Over the past year or so, we've seen dozens, if not hundreds of stories about sexual assault and/or rape perpetrated either on college campuses, or sadly, by beloved celebrities. The most recent Pro Publica article about Darren Sharper (a NFL player and a William & Mary alumnus, unfortunately) highlights that when sexual assault occurs, it is often not reported, and even when it is reported, the police don't investigate, and prosecutors don't prosecute the crime enough. On college campuses, the failures of administrators to adequately deal with sexual assault has the Department of Education to actually threaten to pull federal funding from these universities.
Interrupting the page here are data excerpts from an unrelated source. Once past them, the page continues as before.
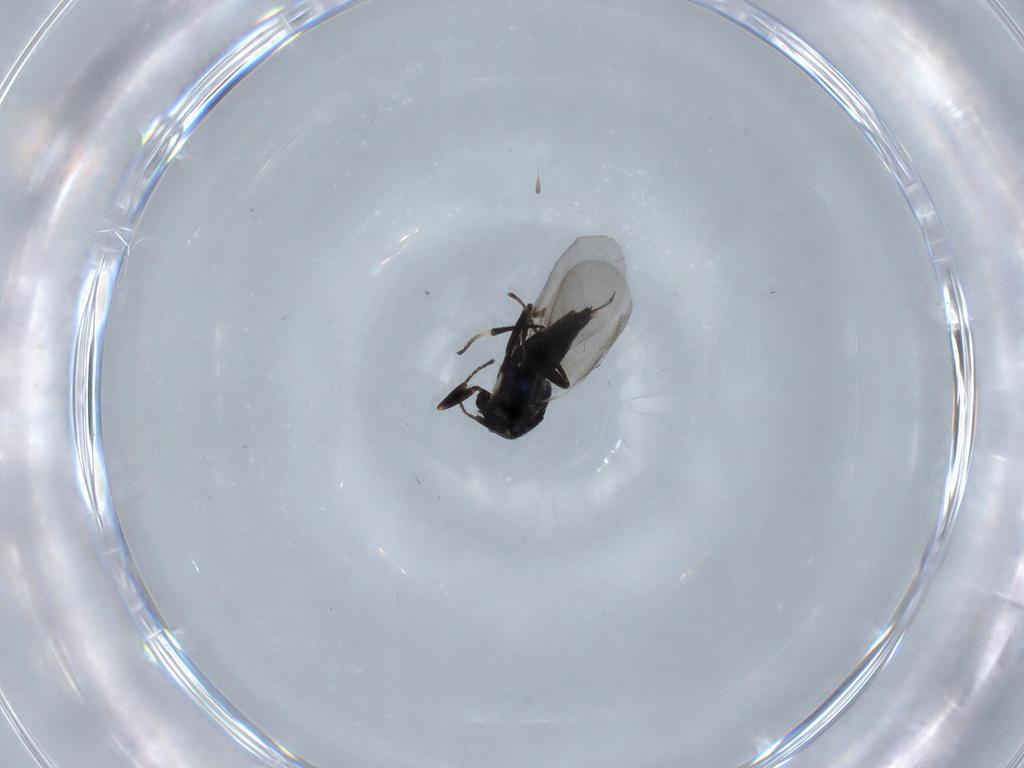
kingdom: Animalia
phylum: Arthropoda
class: Insecta
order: Hymenoptera
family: Encyrtidae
So what is going on? While we can debate the patriarchy and the prevalence of rape culture until we're blue in the face (and which are all valid points), doing so won't fix the problem people raping without fear of either prosecution or convictions. And here's why: the fundamental problem with rape is that it is defined in most criminal statutes as knowingly having sexual intercourse with someone without their consent.

Based on that definition, the prosecution has to prove that there was: 1) sexual intercourse; 2) no consent by the victim to have sexual intercourse; and 3) the Defendant knew that the victim did not consent or could not give consent. And the prosecution has to prove that beyond a reasonable doubt, meaning that the jury is supposed to look at the facts, and if its possible that to find consent, even if its unlikely, they're supposed to vote for acquittal. Now, when it comes to a stranger rape - random guy breaks into a woman's home and rapes her, or, grabs her off the street and rapes her - consent is easy to disprove because the man's actions indicate his intent to rape. But, in the case of date rape, where there will be two separate stories of what happened, with one party saying it was rape, and the other party claiming it was consensual, the waters are muddied, and it comes down to whether or not the jury believes the rape victim or the perpetrator. In that context, a conviction for acquaintance rape is almost impossible.

So, for police and prosecutors, rape cases are difficult, emotionally draining, and rarely result in the "bad guy" going to jail. Even if they were inclined to take date rape seriously (and sadly, many don't), tilting at windmills ultimately takes it toll. Little wonder then that, as with the Darren Sharper case (who raped at least nine women), police and prosecutors are reticent to get involved.

But the one thing about laws is that they can change. And here, I think legislatures could change the law slightly. Rather than make consent an element of the crime of rape (and thus, has to be proven beyond a reasonable doubt), make consent an affirmative defense to the crime of rape. That is, once the prosecution has proven the basic elements of rape, and has a complaining witness* (the victim, and only the victim), make the accused prove that consent was given - not beyond a reasonable doubt, but by a preponderance of evidence (a/k/a "more likely than not").

*The reason for needing a complaining witness is basically this - if rape is defined as sex without consent, then not having to prove consent means all sex could be deemed rape. Having a complaining witness might fix that problem.

Obviously, this isn't a panacea. And it may be something that college campuses should implement first (some have already), and then for the legal system to catch up. That said, if convictions are more likely, then prosecutions are more likely, and that may or may not be a good thing. But it would or could be a start.